Chaos Craps Out and a Thousand Flowers Bloom

on November 9, 2014

With the outcome of this week’s elections in the US, we have moved one step closer to the complete meltdown of the democracy-and-chaos partnership. Not only has the partnership consistently failed to address the economic and environmental crises of the moment, but the two partners are now at one another’s throats.

The Democrats remain bound to the failing democracy vision, even though it is no longer able to produce a viable campaign platform. Meanwhile, the Tea Party Republicans have pledged their souls to the darker side of chaos and seem to be looking forward to dismantling as much of the structure of government as possible.

That’s how these things always go, so there’s no use crying too many tears over it. It’s the process by which every fossilized partnership passes into the dustbin of history. The real challenge of the next few years will be to preserve the health of the planet and its peoples as they come under unrelenting assault from a dying system.

That’s exactly what the adherents of the younger holism and horizontalism visions are already trying to do. But there’s about to be an even younger vision joining the mix and sending things off in a new direction — because as the chaos vision becomes completely unmoored from reality, the creative imagination vision will be set loose to follow its own path.

The creative imagination vision was born in the 1960s and early 70s as the direct successor to chaos, which was then in the process of giving up its utopian dreams and transcendent aspirations in order to take on the responsibility of stabilizing society. Since then, chaos has occupied the consensus position in our culture, while creative imagination has been visible only around the edges.

For nearly forty years, the chaos vision has been the basis for the credo of personal freedom and individual fulfillment that has enjoyed bipartisan support from both the left and right. On the left, it provides the justification for same-sex marriage and marijuana legalization. On the right, it underlies the campaigns for gun rights and fetal personhood.

Until the present moment, that consensus has held firm. This is one reason for the paradoxical results of Tuesday’s elections, in which liberal issues and conservative candidates both won support, often from the same voters. But during the next few months, I expect things to change very quickly.

To start with, the supporters of chaos on the right, blinded by their victory, will attempt to enforce a monopoly for their own interpretation of the vision and exclude any alternatives. They will be so successful at this that chaos will cease to be a consensus position and will be abandoned by anyone of a more progressive bent.

The destruction of the liberal side of chaos will channel a great deal of cultural energy into the rising alliance of holism and horizontalism. But the most far-reaching effect will be to release creative imagination from its subordination to chaos and enable it to play an active role in the world.

#### SUPPLIED INFORMATION
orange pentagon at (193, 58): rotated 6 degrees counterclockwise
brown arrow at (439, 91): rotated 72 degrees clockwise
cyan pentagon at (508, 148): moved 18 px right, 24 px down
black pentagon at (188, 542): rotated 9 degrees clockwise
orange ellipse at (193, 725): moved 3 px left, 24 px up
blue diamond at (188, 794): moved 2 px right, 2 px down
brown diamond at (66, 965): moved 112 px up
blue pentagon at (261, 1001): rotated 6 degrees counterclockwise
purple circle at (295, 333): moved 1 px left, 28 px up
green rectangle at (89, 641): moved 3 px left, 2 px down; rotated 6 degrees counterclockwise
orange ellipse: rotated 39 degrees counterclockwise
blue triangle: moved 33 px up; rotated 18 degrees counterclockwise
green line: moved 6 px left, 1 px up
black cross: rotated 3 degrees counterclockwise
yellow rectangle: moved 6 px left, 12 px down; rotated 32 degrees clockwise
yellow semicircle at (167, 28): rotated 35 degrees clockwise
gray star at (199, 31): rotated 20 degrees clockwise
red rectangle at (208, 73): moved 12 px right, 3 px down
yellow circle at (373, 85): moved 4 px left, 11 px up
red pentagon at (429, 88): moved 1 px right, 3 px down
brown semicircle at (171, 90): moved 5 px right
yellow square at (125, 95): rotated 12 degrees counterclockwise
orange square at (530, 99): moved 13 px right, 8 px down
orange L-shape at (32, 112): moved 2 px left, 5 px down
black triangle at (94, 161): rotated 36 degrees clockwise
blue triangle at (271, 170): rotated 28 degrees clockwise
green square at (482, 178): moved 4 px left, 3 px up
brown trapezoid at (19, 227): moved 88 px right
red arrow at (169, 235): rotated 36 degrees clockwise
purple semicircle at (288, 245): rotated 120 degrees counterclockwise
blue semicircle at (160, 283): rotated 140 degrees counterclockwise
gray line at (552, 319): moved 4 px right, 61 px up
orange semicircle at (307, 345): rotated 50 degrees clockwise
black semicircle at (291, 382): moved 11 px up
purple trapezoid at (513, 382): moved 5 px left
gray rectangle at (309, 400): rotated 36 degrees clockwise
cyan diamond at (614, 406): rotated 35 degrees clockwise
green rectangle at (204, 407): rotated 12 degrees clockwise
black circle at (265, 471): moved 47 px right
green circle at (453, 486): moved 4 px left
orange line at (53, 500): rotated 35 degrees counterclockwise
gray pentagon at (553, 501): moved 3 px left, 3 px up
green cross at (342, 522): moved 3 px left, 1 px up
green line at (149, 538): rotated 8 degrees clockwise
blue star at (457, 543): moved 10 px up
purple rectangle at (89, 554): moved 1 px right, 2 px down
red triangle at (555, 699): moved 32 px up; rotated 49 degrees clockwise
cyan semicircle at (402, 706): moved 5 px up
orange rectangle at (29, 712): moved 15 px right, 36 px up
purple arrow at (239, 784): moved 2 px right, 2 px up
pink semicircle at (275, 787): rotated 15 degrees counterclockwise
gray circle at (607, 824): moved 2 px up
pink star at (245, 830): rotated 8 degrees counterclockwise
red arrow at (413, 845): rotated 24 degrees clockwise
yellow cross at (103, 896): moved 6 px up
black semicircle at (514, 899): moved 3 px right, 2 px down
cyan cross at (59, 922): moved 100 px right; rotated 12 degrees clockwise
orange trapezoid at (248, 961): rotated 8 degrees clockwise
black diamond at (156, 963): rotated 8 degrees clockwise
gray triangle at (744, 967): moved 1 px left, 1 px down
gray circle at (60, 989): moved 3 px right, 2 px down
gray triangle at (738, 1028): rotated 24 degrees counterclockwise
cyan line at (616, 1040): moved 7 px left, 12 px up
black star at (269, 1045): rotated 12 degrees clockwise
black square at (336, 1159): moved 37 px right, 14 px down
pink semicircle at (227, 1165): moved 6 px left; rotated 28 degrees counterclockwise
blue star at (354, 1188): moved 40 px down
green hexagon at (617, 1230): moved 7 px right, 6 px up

#### STATED PROBLEM 1
Answer these about the post on chaos and creative imagination:
(a) In what period was the creative imagination vision born?
(b) On the right, which campaigns does the chaos vision underlie?
(c) Which two younger visions are named alongside creative imagination?
#### STATED PROBLEM 2
Reproduce the post on chaos and creative imagination word for word, from "That’s exactly what" up to and including "around the edges.".

#### OUTPUT 1
(a) The 1960s and early 70s.
(b) The campaigns for gun rights and fetal personhood.
(c) Holism and horizontalism.

#### OUTPUT 2
That’s exactly what the adherents of the younger holism and horizontalism visions are already trying to do. But there’s about to be an even younger vision joining the mix and sending things off in a new direction — because as the chaos vision becomes completely unmoored from reality, the creative imagination vision will be set loose to follow its own path.

The creative imagination vision was born in the 1960s and early 70s as the direct successor to chaos, which was then in the process of giving up its utopian dreams and transcendent aspirations in order to take on the responsibility of stabilizing society. Since then, chaos has occupied the consensus position in our culture, while creative imagination has been visible only around the edges.